Monday, May 30, 2011

multidimensional design and a fresh start

I found out this week I'm switching teams.

For those with a background on the medical side of things, I'm leaving the Vascular Interventions team to head over to Critical Care / Renal Function. From a purely clinical perspective, this is a huge opportunity. Bard's big business is in Foley catheters (this link may or may not be SFW... depending on where you work), and more than 10% of its annual revenues as a corporation comes from the critical care Foley business. I'm going to be leading a huge project involving core body temperature and diagnostics, and I'm tremendously excited to get started.

Of course, I'm sad to leave my team behind. If you are one of the people that enjoys my gchat status updates during the week, I regret to inform you that the days of ambiguously hilarious updates about "PWOMs" and "LBigs" are numbered (or at least, will be reduced). Over the past two years, we've become not only subject-matter experts in venous infusion, but also good friends in the process.

Last week, I sat down with my new boss to discuss human-centered design. It was interesting, in that the conversation was happening between two engineers who see their craft as a balance of logical facts and human misgivings. We are consummate systems thinkers, trying to find where people fit into process.

Not to knock engineers (after all, I am one), but part of our problem in product design is that we try to systemize everything. We want an orderly and repeatable process to come up with orderly and repeatable innovations. Life is messy. It doesn't flow gracefully in neat, logical form. Instead, it flits its way from idea to idea, lumping together things that have no business being put together.

I'm trying to find my place in between designers and engineers. I think, then, it's important to build our lives richly, to cultivate experiences that can show us different dimensions of the problems we're trying to solve. It's the officially-unofficial first weekend of summer, and as I get ready for a fresh start on Tuesday morning learning about sepsis and kidney function and multiple-organ failure in the ICU, I'm trying to commit myself to an exploration of multi-dimensional design as well.

1. Two-dimensional design. I'm a lousy artist, so I take photographs instead. Here's a photo that sums up the weekend in Atlanta:

It's only May...
2. Three-dimensional design. I've decided to build a desk. Well, sort of. I wanted to build a desk. Then I realized that there are desks out there that are almost what I want. So I decided to find a desk to repurpose and refinish. But that's proving to be more difficult than I thought.
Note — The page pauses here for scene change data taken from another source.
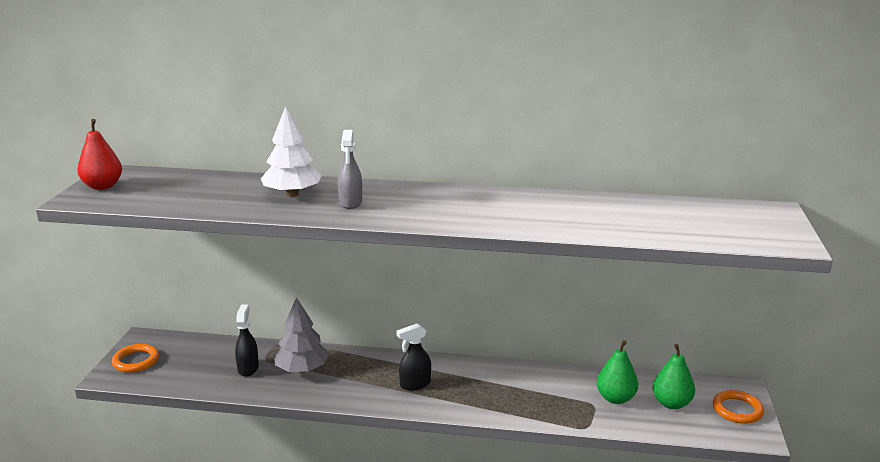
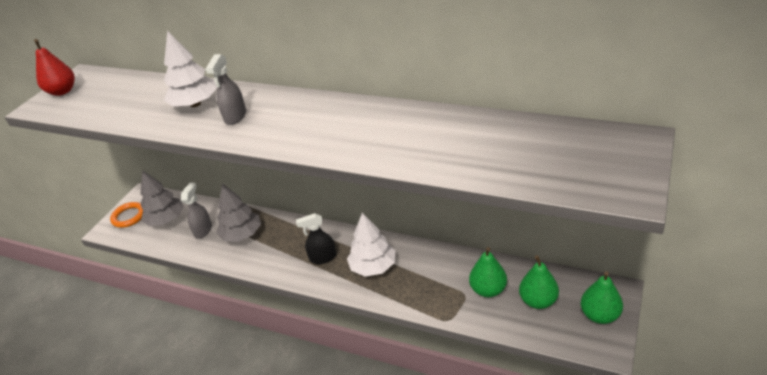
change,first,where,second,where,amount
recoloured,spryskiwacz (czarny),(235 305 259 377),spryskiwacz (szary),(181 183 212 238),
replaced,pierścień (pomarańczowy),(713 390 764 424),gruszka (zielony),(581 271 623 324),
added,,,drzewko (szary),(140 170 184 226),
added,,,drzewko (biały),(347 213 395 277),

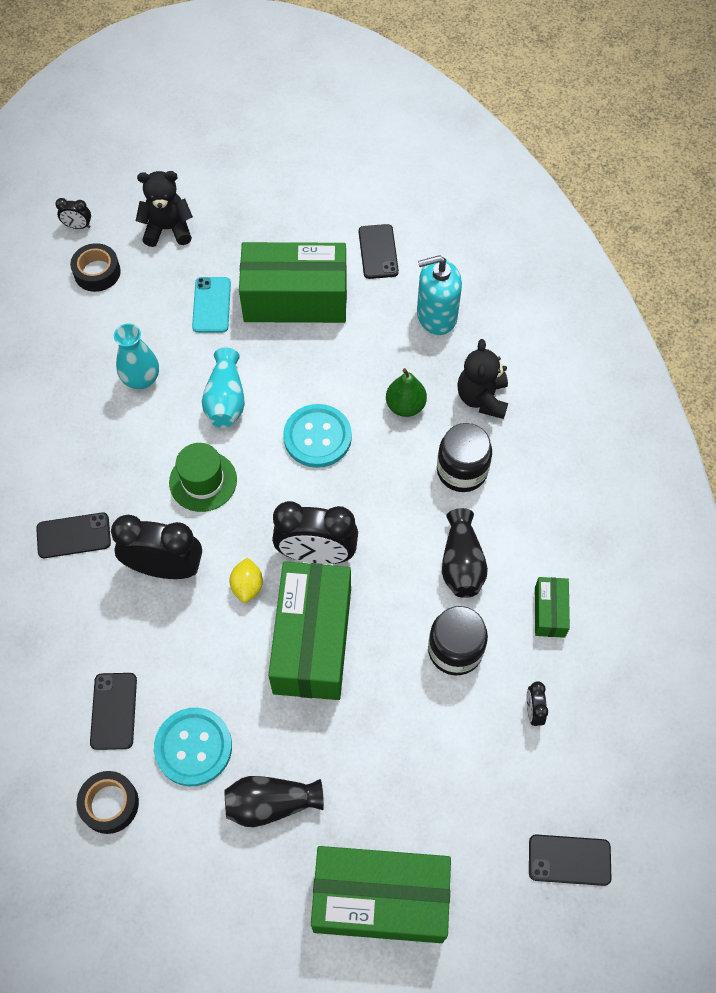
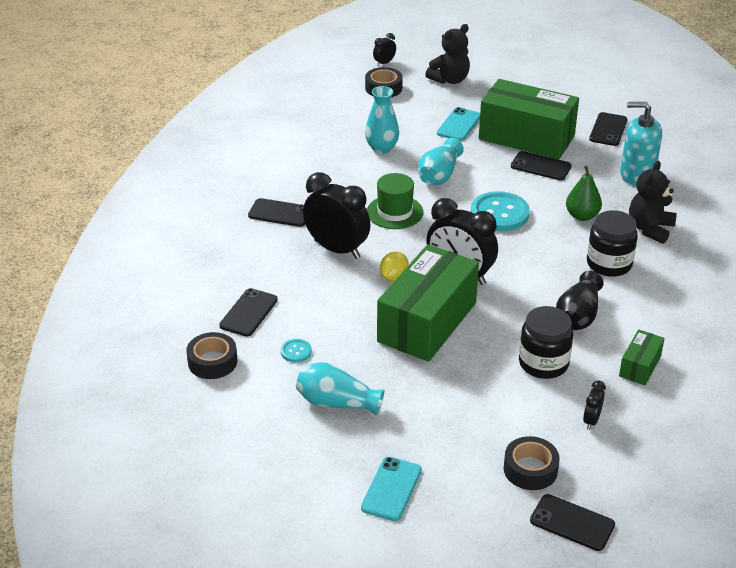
change,first,where,second,where,amount
turned,miś (czarny),(136 171 193 247),,(425 24 470 84),120 degrees clockwise
turned,budzik (czarny),(55 198 91 229),,(373 33 396 66),105 degrees clockwise
resized,guzik (turkusowy),(154 708 232 786),,(281 339 312 362),x0.46
recoloured,wazon (czarny),(224 776 324 827),wazon (turkusowy),(296 362 385 416),
replaced,pudełko (zielony),(311 846 451 943),telefon (turkusowy),(361 457 422 521),
added,,,telefon (czarny),(511 151 572 181),
added,,,taśma klejąca (czarny),(503 436 560 490),

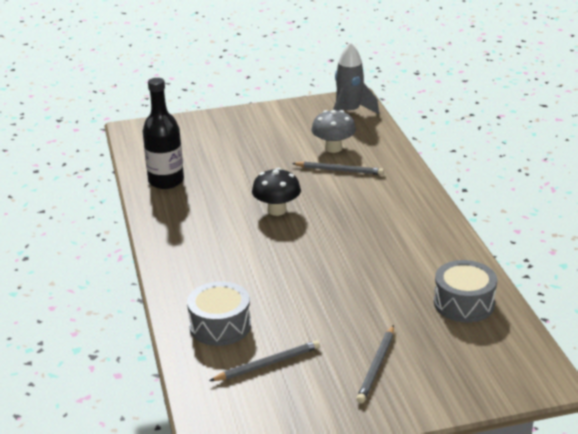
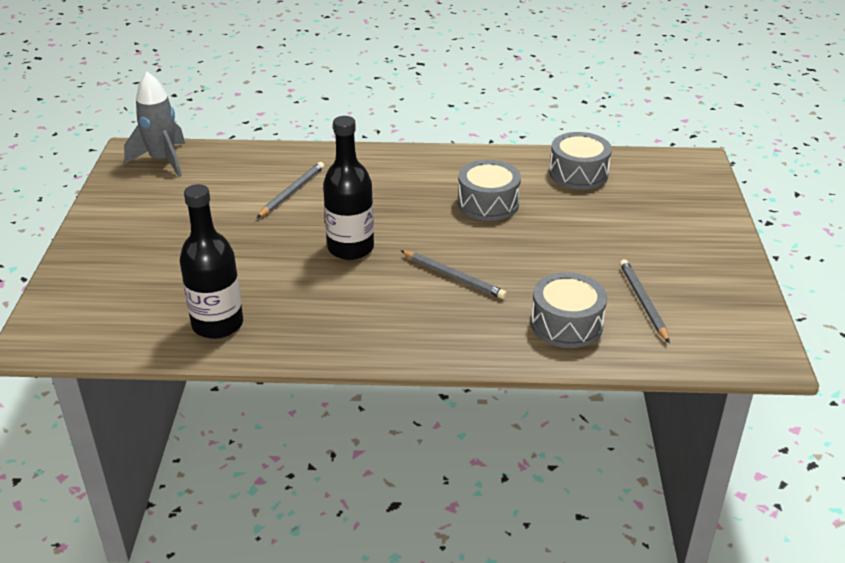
change,first,where,second,where,amount
removed,grzyb (szary),(311 110 356 153),,,
replaced,grzyb (czarny),(252 168 301 216),butelka (czarny),(323 116 374 260),
moved,ołówek (szary),(356 325 394 403),,(401 251 507 299),
added,,,bęben (szary),(458 160 521 221),

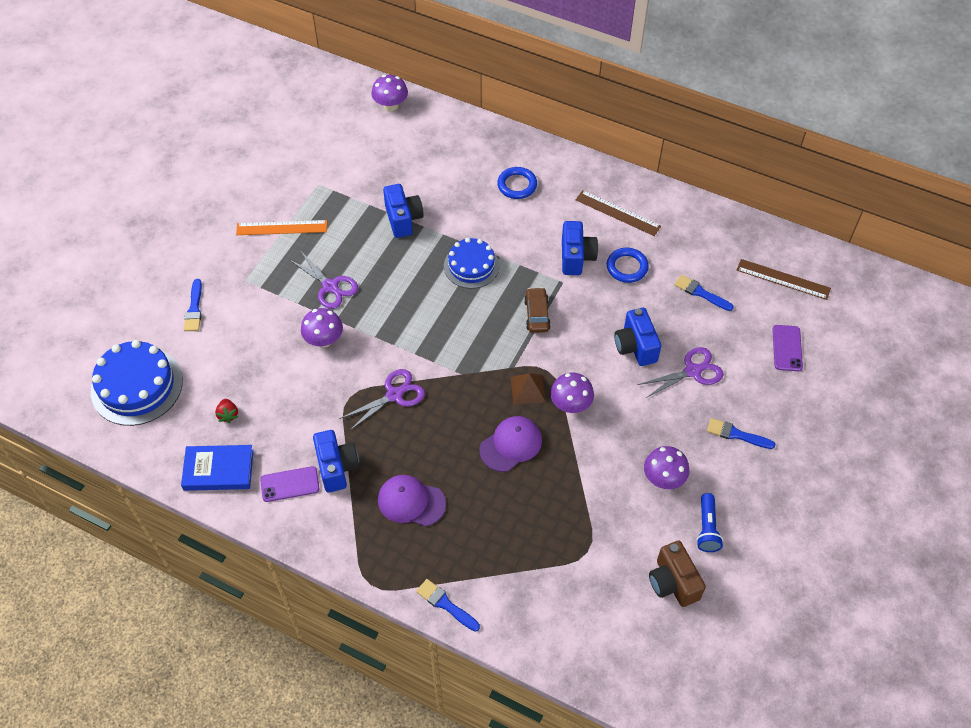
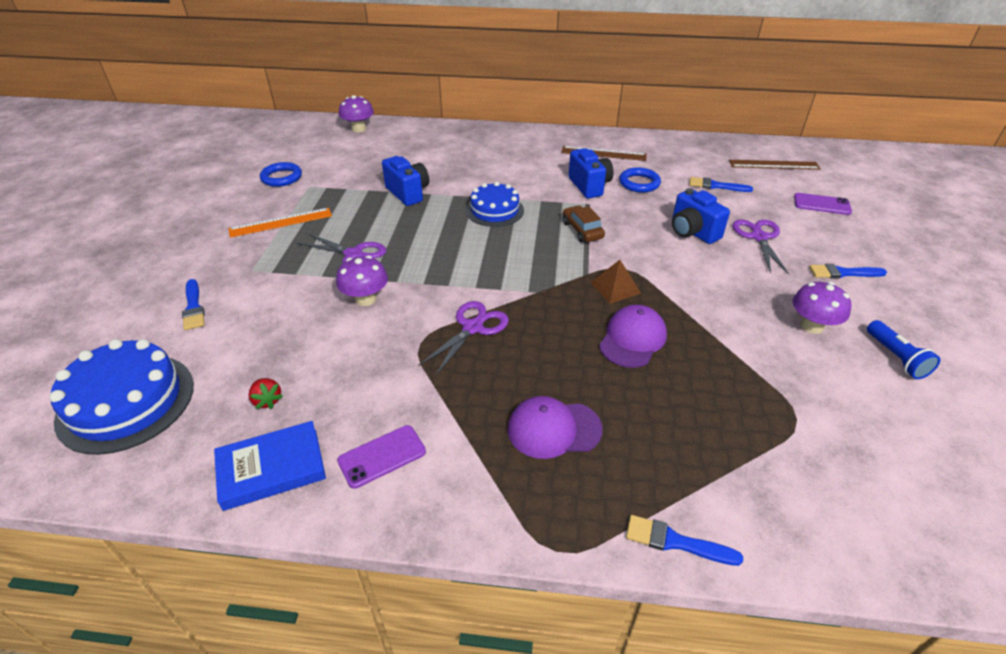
change,first,where,second,where,amount
moved,pierścień (niebieski),(497 167 537 199),,(260 162 302 187),
turned,telefon (fioletowy),(772 325 803 371),,(794 193 852 215),60 degrees counterclockwise
turned,nożyczki (fioletowy),(638 347 724 398),,(732 220 789 275),45 degrees counterclockwise
removed,grzyb (fioletowy),(550 373 594 413),,,
removed,aparat fotograficzny (niebieski),(313 430 359 493),,,
removed,aparat fotograficzny (brązowy),(649 540 706 607),,,

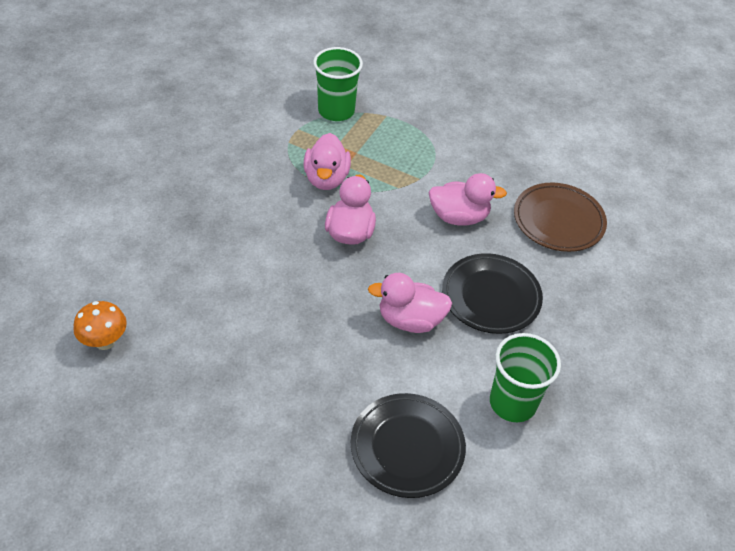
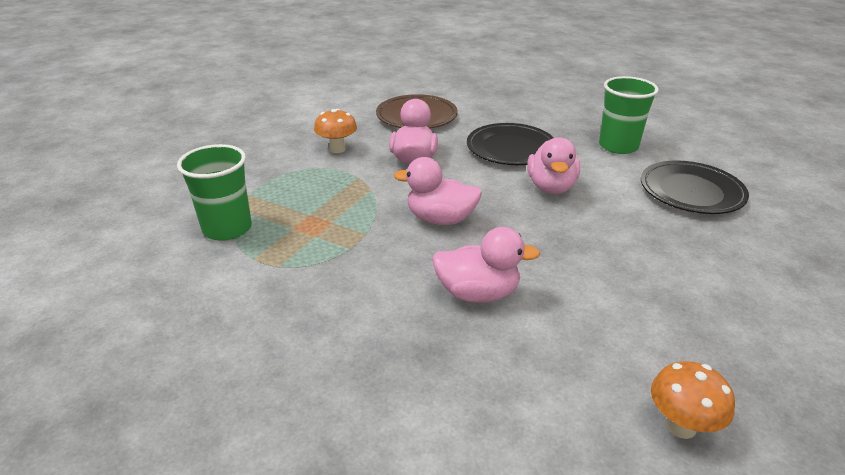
change,first,where,second,where,amount
moved,kaczka (różowy),(303 133 351 190),,(432 227 540 303),
added,,,grzyb (pomarańczowy),(314 109 357 153),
Four furniture stores and two hardware stores later, this is the best imitation of butcherblock I could find :-/.
3. Four-dimensional design. A new dance class that reminds me of why I started dancing in the first place. This weekend we're finishing up Ciara's Gimmie Dat, one of my favorite songs-of-the-moment (the video's choreography isn't as good as Vera's). I'm always impressed with the ability of good choreography to translate energy, emotion, and passion from individual movement and isolations to an entire crowd of people.

Since I didn't get to wear Ciara's awesome A-town hat in our video, I'll post this picture instead.
Our brains aren't wired to work in logical systems. Design is just as disorderly as life. Composing photos, creating a desk, and a choreographing a hip-hop class can teach us something about uniting human needs with systems capabilities.